• **Ausgewählter Textauszug**
────────────────────────────────────────

Ein anderes Mittel, um Vorbehalte und Bedenken zu zerstreuen und ein für das kommende Sportgroßereignis günstiges Meinungsklima in der Welt zu erzeugen, läßt sich ganz traditionell mit "Geldgeschenken" herstellen. So hat die japanische Regierung kurz vor Weihnachten ein saftiges Sportentwicklungsprogramm für Länder der Dritten Welt verabschiedet. Mit rund 13,5 Millionen US-Dollar will die japanische Regierung den Sport in mehr als 100 Staaten fördern. Junge Japaner sollen in die Welt hinausgehen und helfen, Schulen zu bauen, Ausrüstung zu verteilen und neue Sport-Ausbildungsprogramme zu schaffen, kündigte Premierminister Abe an. Darüber hinaus sind IOC-Mitglieder sowie Sporttrainer und -lehrer aus dem Ausland eingeladen, sich in Japan weiter ausbilden zu lassen. Auch dafür stellt die Regierung erhebliche finanzielle Mittel und Einrichtungen zur Verfügung. Und natürlich soll auch der Anti-Doping-Kampf in Asien gestärkt werden, was sowohl die "Ich-habe-nichts-zu-verbergen"-Athleten als auch die "Der-Argwohn-läuft-mit"-Skeptiker, welche unausgesprochen den totalen (= effektiven) Antidopingkrieg fordern, auf derselben Leimspur hält.

────────────────────────────────────────

• **Erfasste Daten**

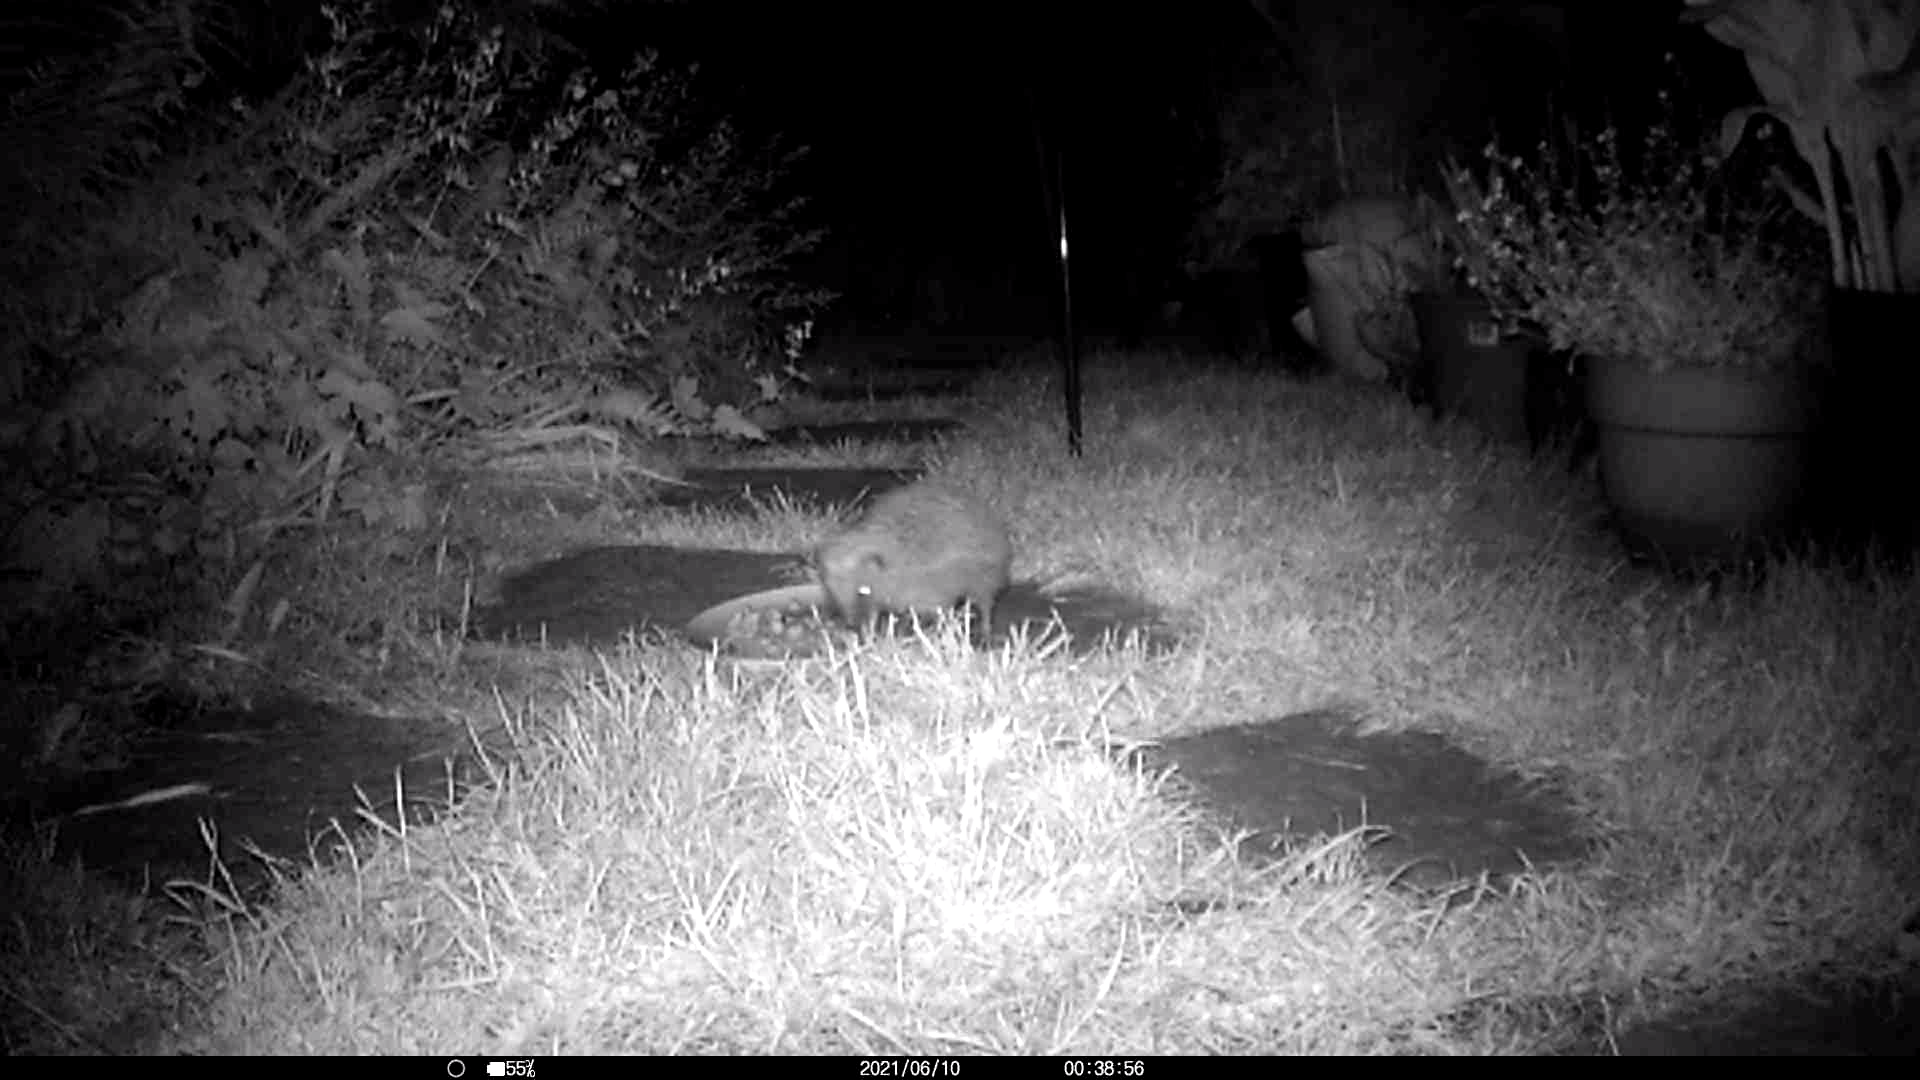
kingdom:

────────────────────────────────────────

• **Aufgabenstellung**
Prüfen Sie, ob die folgenden Aussagen mit dem Textauszug über das japanische Sportentwicklungsprogramm übereinstimmen, und belegen Sie jedes Ja oder Nein mit dem entscheidenden Wortlaut: (a) Das Programm ist mit rund 13,5 Millionen US-Dollar ausgestattet. (b) Die Regierung verabschiedete das Programm kurz nach Weihnachten. (c) Zur Weiterbildung in Japan sind ausschließlich ausländische Sporttrainer eingeladen. Die Auflistung spielt hier keine Rolle.

• **Ergebnis**
(a) Ja: „Mit rund 13,5 Millionen US-Dollar will die japanische Regierung den Sport in mehr als 100 Staaten fördern.“
(b) Nein: „So hat die japanische Regierung kurz vor Weihnachten ein saftiges Sportentwicklungsprogramm für Länder der Dritten Welt verabschiedet.“
(c) Nein: „Darüber hinaus sind IOC-Mitglieder sowie Sporttrainer und -lehrer aus dem Ausland eingeladen, sich in Japan weiter ausbilden zu lassen.“